The Economist notes, “Dealing with cyber-insecurity is hard because it blurs the boundaries between state and private actors and between geopolitics and crime. The victims of cyber-attacks include firms and public bodies. The perpetrators include states conducting espionage and testing their ability to inflict damage in war, but also criminal gangs in Russia, Iran and China whose presence is tolerated because they are an irritant to the West.” With little help coming from governments, companies must do all they can to protect their data and their operations.

 

Footnotes
[1] Staff, “To stop the ransomware pandemic, start with the basics,” The Economist, 19 June 2021.
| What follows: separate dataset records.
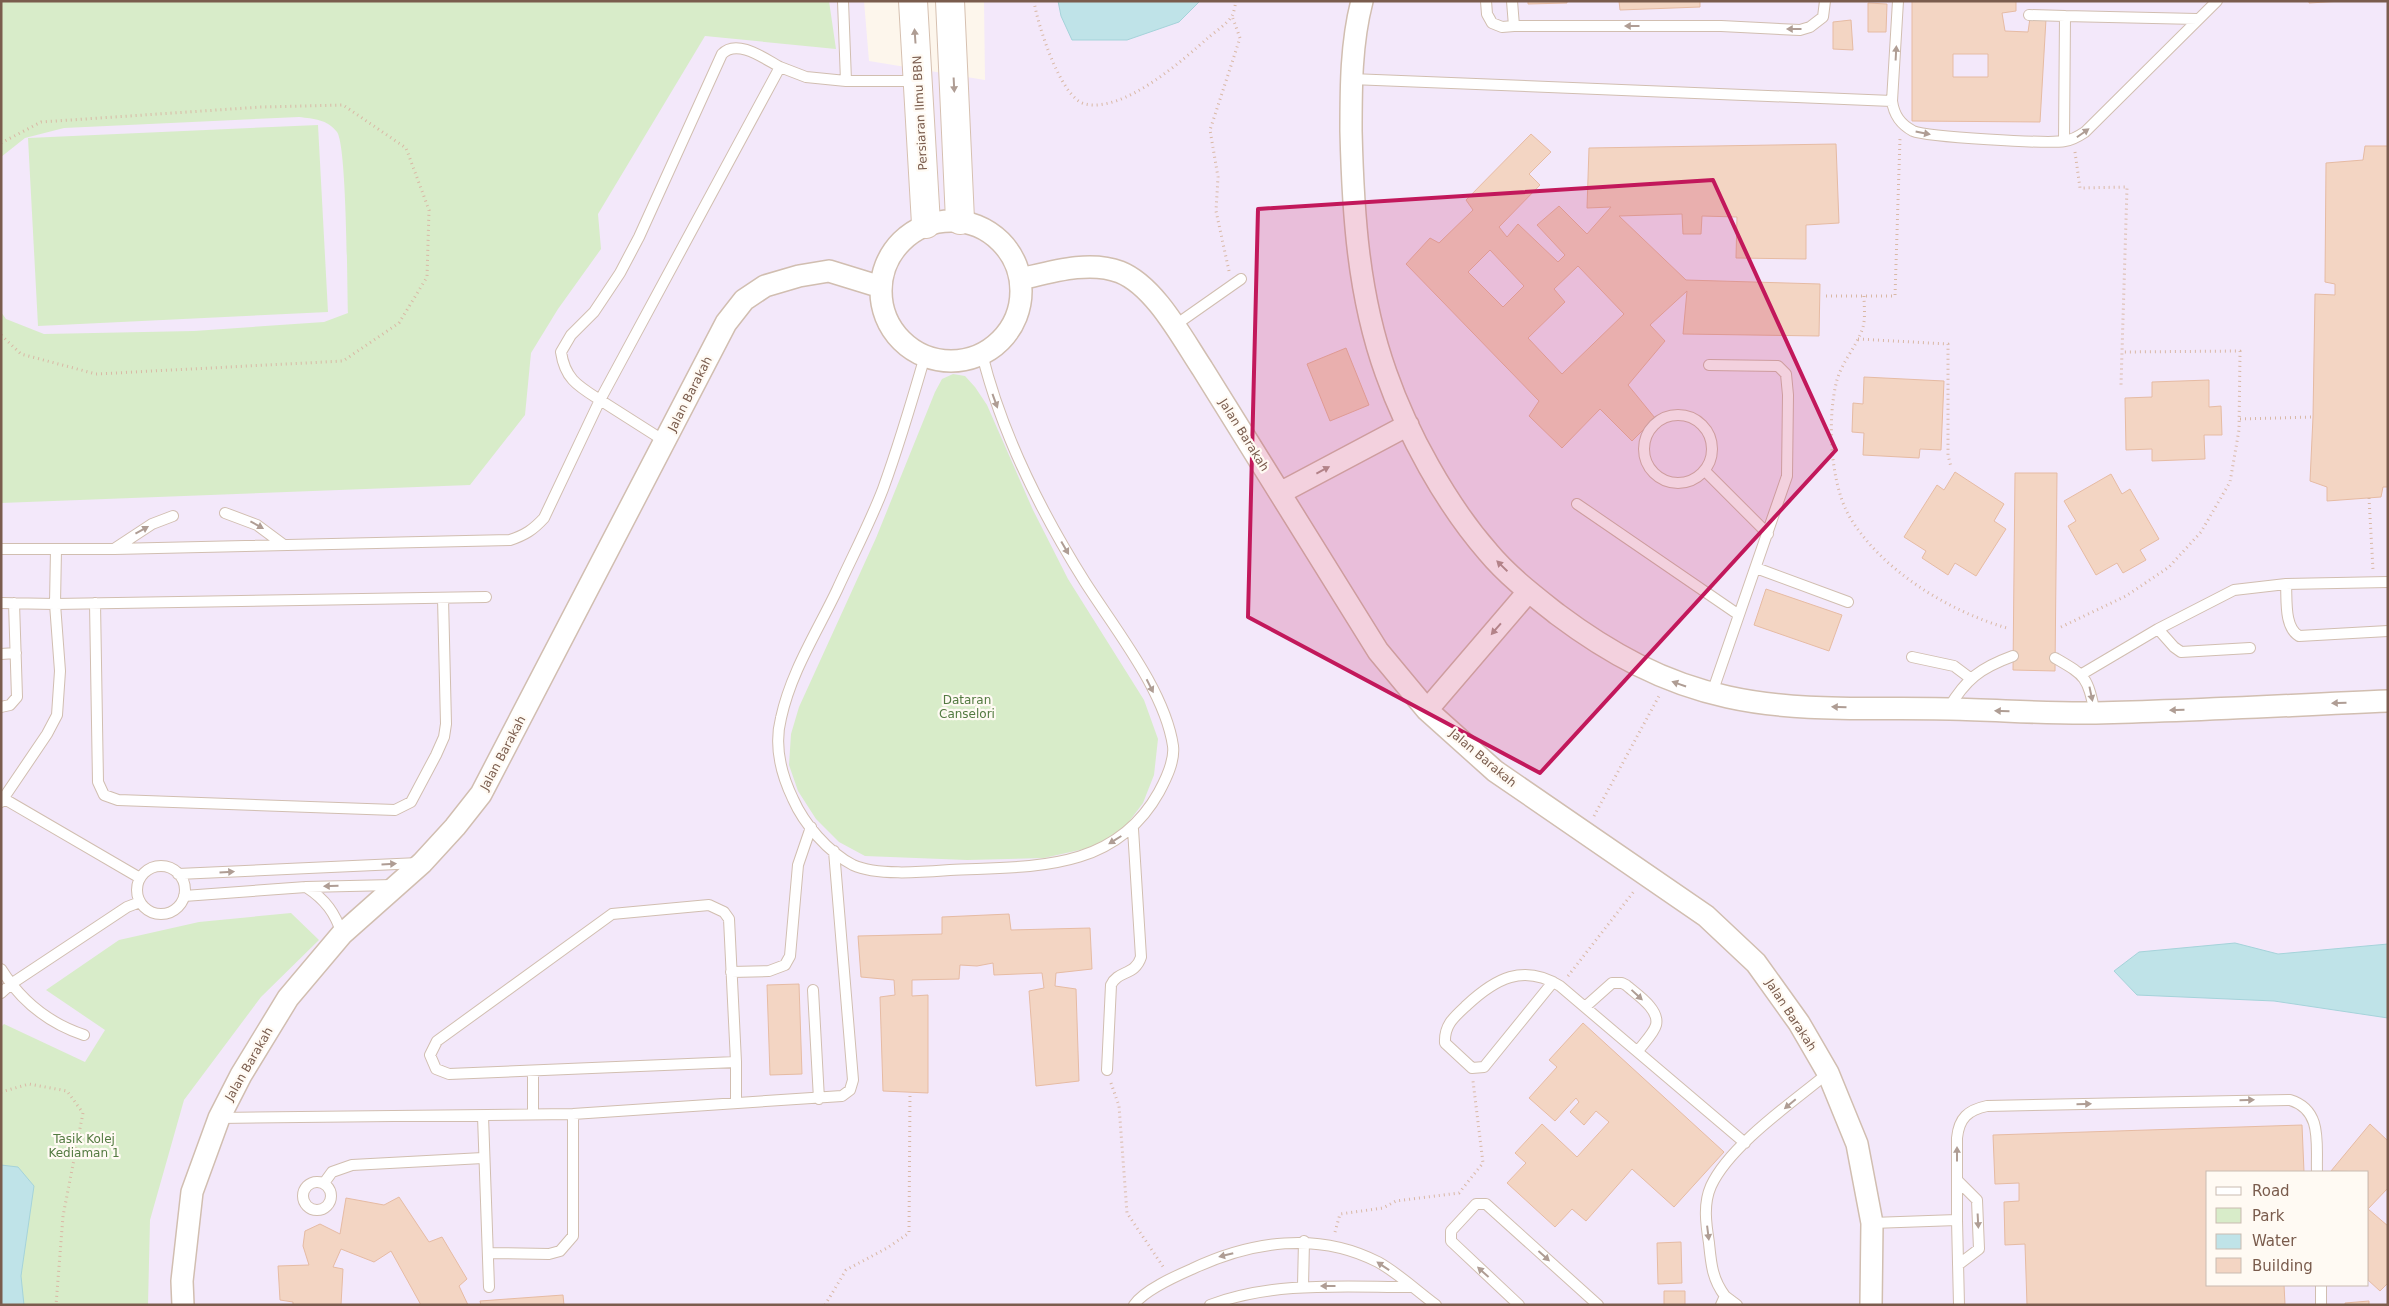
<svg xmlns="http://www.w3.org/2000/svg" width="2389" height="1306" font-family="'DejaVu Sans',sans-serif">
<rect width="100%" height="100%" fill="#fdf6ec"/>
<path fill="#f3e8fa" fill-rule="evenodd" d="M1 1H864L869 61 985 80 984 1H2388V1305H1ZM2208 1172H2368V1285H2208Z"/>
<path fill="#d8ecc9" d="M1 1H829L836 49 705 36 598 214 601 249 558 309 531 353 525 415 470 485 1 503V312L6 319 44 334 194 331 324 322 348 313C347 286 347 146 337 132 327 119 314 119 299 117L64 128 25 138 1 157Z
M318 125 328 312 38 326 28 138Z
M953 374 965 376 975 387 987 405 1033 510 1068 579 1144 700 1158 739 1154 775 1143 803 1125 827 1093 847 1044 858 967 860 865 856 839 842 816 819 798 791 789 765 791 734 799 707 876 538 935 392 942 379Z
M291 913 319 940 261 997 184 1100 150 1220 148 1305H1V1027L4 1024 85 1062 105 1030 46 990 119 940 199 922Z"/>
<path fill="#bfe3e8" stroke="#a5d3da" d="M1058 1H1200L1179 22 1127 40H1072L1061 16Z
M2235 943 2278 954 2388 944V1018L2274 1001 2137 995 2114 971 2139 952Z
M1 1165 18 1167 34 1186 21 1276 24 1305H1Z"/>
<path fill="#f3d5c3" stroke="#e6bba3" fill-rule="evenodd" d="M1528 1H1567V3L1528 4Z
M1619 1H1700V7L1620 10Z
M1912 1H2016V11L2002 13 2005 31 2028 32 2030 18 2046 19 2040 122 1912 121ZM1953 54H1988V77H1953Z
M2309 1H2342L2309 3Z
M1868 3 1887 4 1886 32H1868Z
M1851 20 1853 50 1833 49V22Z
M1531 134 1551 152 1529 174 1540 185 1499 227 1507 237 1518 224 1558 262 1565 255 1537 225 1559 206 1587 234 1611 207 1587 208 1589 148 1836 144 1839 223 1806 225V259L1736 258 1737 217 1702 216 1701 234H1683L1682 214 1619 216 1686 280 1820 284 1819 336 1683 334 1687 291 1650 325 1665 341 1628 385 1655 418 1632 441 1600 409 1562 448 1529 416 1539 401 1406 264 1430 238 1439 243 1473 210 1466 200ZM1490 250 1524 286 1503 307 1468 272ZM1578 266 1624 314 1562 374 1528 338 1565 302 1554 289Z
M2365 146H2388V487H2383L2381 497 2327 501V487L2310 481 2313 417 2315 294 2335 295V284L2325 282 2326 163 2363 160Z
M1346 348 1369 405 1330 421 1307 364Z
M1864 377 1944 381 1941 450 1920 449 1919 458 1863 455 1864 433 1852 432 1853 403 1863 404Z
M2209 380V407L2221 406 2222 435H2204L2205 459 2152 461V449L2126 450 2125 398 2152 397V382Z
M1955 472 2004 504 1994 521 2006 529 1976 576 1955 563 1948 575 1922 558 1926 551 1904 537 1937 485 1944 490Z
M2015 473H2057L2055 671 2013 670Z
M2111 474 2122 494 2130 489 2159 539 2140 550 2146 560 2123 573 2117 563 2096 575 2068 526 2076 521 2064 501Z
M1766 589 1842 615 1829 651 1754 625Z
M1009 914 1011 930 1090 928 1092 969 1056 973 1055 986 1076 989 1079 1081 1036 1086 1029 991 1044 988 1042 973 994 975 993 963 977 966 960 965 959 979 912 980V996L928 995V1093L883 1091 880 997 895 995 894 980 861 977 858 936 942 934V917Z
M799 984 802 1074 770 1075 767 985Z
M1583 1023 1724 1152 1674 1207 1632 1169 1586 1221 1572 1209 1555 1227 1507 1183 1526 1163 1515 1153 1542 1124 1577 1157 1609 1122 1596 1111 1584 1125 1570 1112 1579 1102 1576 1098 1555 1121 1529 1098 1557 1067 1549 1060Z
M2370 1124 2388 1141V1188L2368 1209 2388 1226V1283L2380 1291 2368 1280V1172L2331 1171Z
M2302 1125 2304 1172H2208V1285H2284L2285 1304 2027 1305 2025 1244 2005 1245 2004 1202 2019 1201V1183L1995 1184 1993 1135Z
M399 1197 429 1242 442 1237 467 1279 459 1286 468 1305H421L391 1251 374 1262 341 1249 333 1267 343 1269 341 1305H293V1302L280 1300 278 1266 309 1265 303 1246 305 1231 320 1224 340 1234 346 1198 384 1205Z
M1681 1242 1682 1283 1658 1284 1657 1243Z
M1664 1291H1685V1305H1664Z
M563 1295 564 1305H481L480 1301Z
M2369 1301V1305H2345V1303Z"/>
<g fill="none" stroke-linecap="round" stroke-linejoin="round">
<g stroke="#d1beb0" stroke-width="12">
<path id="lane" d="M843 1 846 81H916
M1486 1 1487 14 1492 23 1502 27 1514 26
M1512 1 1514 26H1721L1800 30 1810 27 1823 17 1825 1
M1898 1 1892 101C1894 115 1900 124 1913 131 1927 137 2048 144 2065 141 2073 140 2079 136 2085 132L2217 1
M2029 15 2065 16
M780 67C765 59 737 38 722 54L639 237 620 273 594 312 571 335 561 352C565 379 578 386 600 400L780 67 806 77 846 81
M1351 79 1892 101
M2064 141 2065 16 2197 19
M1174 326 1241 279
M925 356C912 401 899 445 883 489 870 523 852 557 837 590 817 632 791 672 781 718 774 745 781 774 793 799 804 824 828 852 853 865 877 876 923 872 950 870 1030 866 1114 873 1159 792 1166 779 1175 761 1173 746 1165 691 1115 629 1085 582 1041 512 1002 435 982 354
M1709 365 1778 366 1786 374 1788 395 1787 476 1712 693
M1644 449a34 34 0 1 1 68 0a34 34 0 1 1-68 0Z
M1705 471 1768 534
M1577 504 1739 615
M225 513 257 525 284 545
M1 549H114L510 540C525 535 533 530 544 518L600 400 666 442
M114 549 152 524 173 516
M1756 568 1848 602
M2286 584C2287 600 2284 627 2299 636L2388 631
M1 603 55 604 56 549
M95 603 98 782 104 795 118 800 395 810 411 802 436 755 444 737 446 724 443 598
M2158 629 2174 647 2181 652 2250 648
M1 654 16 653
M1912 657 1954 666 1970 678
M2055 658C2086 676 2087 676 2095 713
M2082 674 2158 629 2234 590 2286 584 2388 582
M1 707 10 705 17 697 14 603
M1948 709C1966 679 1980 668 2013 656
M1 797 140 878
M1 802 47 734 57 715 60 671 55 604 486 597
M137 890a24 24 0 1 1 48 0a24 24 0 1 1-48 0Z
M178 874 419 863
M306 887C326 900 335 913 342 934
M184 896 306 887 393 885
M1 969C21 1001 48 1023 84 1035
M731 972 769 971 785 965 790 956 798 865 811 827
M1553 982 1484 1067 1472 1068 1445 1043C1444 1025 1454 1017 1467 1005 1495 979 1523 963 1560 986L1745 1143
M813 990 819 1099
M1 993 11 984 127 907 140 902
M1585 1007 1612 983H1622L1626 985C1636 994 1660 1009 1656 1025 1654 1033 1643 1044 1638 1051
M1107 1070 1111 985C1118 970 1135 976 1141 957L1133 829
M736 1103V1062L729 919 724 912 709 905 612 914 437 1041 430 1055 436 1069 449 1074 736 1062
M533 1113V1071
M483 1116 489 1287
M219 1118 573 1114 842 1096 850 1090 853 1080 834 851
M1957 1180 1977 1200 1979 1249 1958 1265
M303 1196a14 14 0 1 1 28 0a14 14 0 1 1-28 0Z
M324 1183 332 1172 352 1165 483 1158
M1872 1223 1957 1220
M488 1253 549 1254 560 1251 573 1236V1114
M2321 1285V1305
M1303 1286 1304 1241
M1725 1296 1737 1305
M1134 1305C1144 1290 1176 1276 1192 1269 1251 1241 1318 1231 1378 1262 1398 1273 1417 1291 1436 1305
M1210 1305C1274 1281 1344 1287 1411 1287
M1519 1305 1451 1241V1231L1476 1204H1486L1598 1305
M1721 1305 1725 1296C1712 1279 1711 1263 1709 1243 1706 1224 1703 1204 1711 1186 1730 1145 1793 1102 1828 1073
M1959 1305 1957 1220V1138C1959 1118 1968 1110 1987 1106L2290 1100C2323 1110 2316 1144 2317 1172"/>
</g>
<g stroke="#d1beb0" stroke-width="24">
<path id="street" d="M1362 1C1351 43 1351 88 1351 131 1353 213 1358 295 1386 373 1407 433 1446 504 1488 552 1508 576 1533 595 1557 614 1609 653 1663 683 1728 697 1800 713 1877 707 1950 709 1999 710 2047 714 2096 713 2193 711 2291 705 2388 701
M881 291a70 70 0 1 1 140 0a70 70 0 1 1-140 0Z
M1021 279C1051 272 1089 260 1120 272 1155 286 1182 338 1202 368L1378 651 1427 710 1495 771 1706 916 1756 963 1799 1023 1828 1073 1857 1144 1872 1223 1871 1305
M1280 493 1408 425
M1427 710 1528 592
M183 1305 182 1281 192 1192 219 1118 241 1075 288 998 342 934 422 863 455 827 481 794 726 323 744 300 765 286 799 276 829 271 881 287"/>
</g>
<g stroke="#d6c0b0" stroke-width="30">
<path id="secondary" d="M913 1 926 224
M950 1 960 220"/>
</g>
<path stroke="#d9b8a5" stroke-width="3" stroke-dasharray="1 4" stroke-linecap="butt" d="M1034 1C1037 23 1061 99 1085 104 1124 113 1183 60 1209 37 1216 31 1227 24 1232 16 1234 12 1235 6 1236 1
M1 143 41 122 261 107 343 105 406 148 429 210 427 277 399 323 343 361 96 374 21 354 1 335
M2075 152 2080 188 2127 187 2121 385
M1229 271 1216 211 1218 177 1210 130 1240 38 1232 16
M1826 296H1895L1900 138
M1864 296C1864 306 1866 320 1862 330 1856 347 1842 362 1837 380 1827 417 1830 480 1848 514 1879 569 1948 611 2007 628
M1858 339 1948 344V455L1951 467
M2240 419 2313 417
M2369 498 2373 570
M2061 627 2126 596 2169 567 2201 532 2230 482 2239 430 2240 351 2122 352
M1594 816 1659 696
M1568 976 1635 890
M1111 1083 1119 1106 1127 1213 1164 1268
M1 1092 29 1084 67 1091 83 1113 63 1216 56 1305
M1335 1232 1340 1214 1383 1208 1396 1201 1459 1193 1483 1163 1473 1081
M825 1305 846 1270 887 1248 909 1233 910 1092"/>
<use href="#lane" stroke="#fff" stroke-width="10"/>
<use href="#street" stroke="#fff" stroke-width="21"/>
<use href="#secondary" stroke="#fff" stroke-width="28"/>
</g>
<defs><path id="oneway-solid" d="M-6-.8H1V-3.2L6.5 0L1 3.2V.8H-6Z" transform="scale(1.25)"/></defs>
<g fill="#af9d94">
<use href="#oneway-solid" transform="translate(1632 26) rotate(180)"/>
<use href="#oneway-solid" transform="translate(1794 29) rotate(180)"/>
<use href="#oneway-solid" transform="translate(915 36) rotate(-94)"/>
<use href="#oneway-solid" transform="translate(1896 53) rotate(-87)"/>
<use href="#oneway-solid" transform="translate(954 85) rotate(87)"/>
<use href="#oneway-solid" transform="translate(1923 133) rotate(11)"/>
<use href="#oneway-solid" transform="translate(2083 133) rotate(-35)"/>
<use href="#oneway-solid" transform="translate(995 401) rotate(70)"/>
<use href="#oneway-solid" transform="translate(1323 470) rotate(-28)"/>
<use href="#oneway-solid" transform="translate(257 525) rotate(29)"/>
<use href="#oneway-solid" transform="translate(142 530) rotate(-29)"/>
<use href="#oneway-solid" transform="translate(1065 548) rotate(60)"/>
<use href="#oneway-solid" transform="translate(1502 566) rotate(-136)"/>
<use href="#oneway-solid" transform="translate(1496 629) rotate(131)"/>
<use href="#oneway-solid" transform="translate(1679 684) rotate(-161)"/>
<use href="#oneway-solid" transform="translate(1150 686) rotate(63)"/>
<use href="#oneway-solid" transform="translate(2091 694) rotate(78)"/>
<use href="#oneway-solid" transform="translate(2339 703) rotate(178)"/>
<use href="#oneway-solid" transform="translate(1839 707) rotate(-178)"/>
<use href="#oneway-solid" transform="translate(2177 710) rotate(178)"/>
<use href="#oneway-solid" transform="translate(2002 711) rotate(-178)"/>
<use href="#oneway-solid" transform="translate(1115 840) rotate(148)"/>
<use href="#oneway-solid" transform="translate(389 864) rotate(-3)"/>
<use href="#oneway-solid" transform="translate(227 872) rotate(-3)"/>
<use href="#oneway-solid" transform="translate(331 886) rotate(179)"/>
<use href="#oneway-solid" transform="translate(1637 995) rotate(43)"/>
<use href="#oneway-solid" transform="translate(2247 1100) rotate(-1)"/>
<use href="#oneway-solid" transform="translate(1790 1104) rotate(140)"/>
<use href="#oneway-solid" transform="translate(2084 1104) rotate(-1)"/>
<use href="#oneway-solid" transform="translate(1957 1154) rotate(-90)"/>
<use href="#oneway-solid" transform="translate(1978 1221) rotate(87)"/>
<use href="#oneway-solid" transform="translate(1708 1233) rotate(83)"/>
<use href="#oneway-solid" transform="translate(1226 1255) rotate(166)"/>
<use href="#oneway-solid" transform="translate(1544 1256) rotate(42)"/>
<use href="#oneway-solid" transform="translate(1383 1266) rotate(-146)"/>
<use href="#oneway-solid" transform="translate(1483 1272) rotate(-138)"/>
<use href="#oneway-solid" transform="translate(1328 1286) rotate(-180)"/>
</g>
<path fill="#c2185b" fill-opacity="0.2" stroke="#c2185b" stroke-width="4" stroke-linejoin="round" d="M1713 180 1836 450 1540 773 1248 617 1258 209Z"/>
<g text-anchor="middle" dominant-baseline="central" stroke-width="4.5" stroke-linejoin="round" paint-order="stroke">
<g font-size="12" fill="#7a5c4d" stroke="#fffaf3">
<text transform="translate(920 113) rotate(-93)">Persiaran Ilmu BBN</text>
<text transform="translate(690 394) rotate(-63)">Jalan Barakah</text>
<text transform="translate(1244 435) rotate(58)">Jalan Barakah</text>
<text transform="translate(503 753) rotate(-62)">Jalan Barakah</text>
<text transform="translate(1483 758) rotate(40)">Jalan Barakah</text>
<text transform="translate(1791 1015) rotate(57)">Jalan Barakah</text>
<text transform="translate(249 1064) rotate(-60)">Jalan Barakah</text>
</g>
<g font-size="12" fill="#537a41" stroke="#fffaf3">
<text x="967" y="700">Dataran<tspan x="967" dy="14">Canselori</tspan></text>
<text x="84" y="1139">Tasik Kolej<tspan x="84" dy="14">Kediaman 1</tspan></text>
</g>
</g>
<rect width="2389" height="1306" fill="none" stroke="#7a5c4d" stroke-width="5"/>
<rect x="2206" y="1171" width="162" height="115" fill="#fffaf3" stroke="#cabbb1"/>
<rect x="2216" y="1187" width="25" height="8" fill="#ffffff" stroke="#cabbb1"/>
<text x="2252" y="1196" font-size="15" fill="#7a5c4d">Road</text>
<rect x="2216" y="1208" width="25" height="15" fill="#d8ecc9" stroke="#cabbb1"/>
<text x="2252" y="1221" font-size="15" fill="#7a5c4d">Park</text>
<rect x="2216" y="1234" width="25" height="15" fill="#bfe3e8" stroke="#cabbb1"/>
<text x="2252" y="1246" font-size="15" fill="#7a5c4d">Water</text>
<rect x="2216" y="1258" width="25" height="15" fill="#f3d5c3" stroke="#cabbb1"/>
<text x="2252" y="1271" font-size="15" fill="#7a5c4d">Building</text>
</svg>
[2] Lucian Constantin, “How ransomware negotiations work,” CSO, 15 February 2021.
[3] Tarah Wheeler and Ciaran Martin, “Should ransomware payments be banned?” The Brookings Institution, 26 July 2021.
[4] Ellen Nakashima and Rachel Lerman, “Ransomware is a national security threat and a big business — and it’s wreaking havoc,” The Washington Post, 15 May 2021.
[5] Gerrit De Vynck, Rachel Lerman, Ellen Nakashima, and Chris Alcantara, “The anatomy of a ransomware attack,” The Washington Post, 9 July 2021.
[6] Ibid.
[7] Eileen Yu, “Most firms face second ransomware attack after paying off first,” ZDNet, 16 June 2021.
[8] Evelyn Johnson, “What Can Enterprises Do After a Ransomware Attack?” Dataversity, 21 January 2021.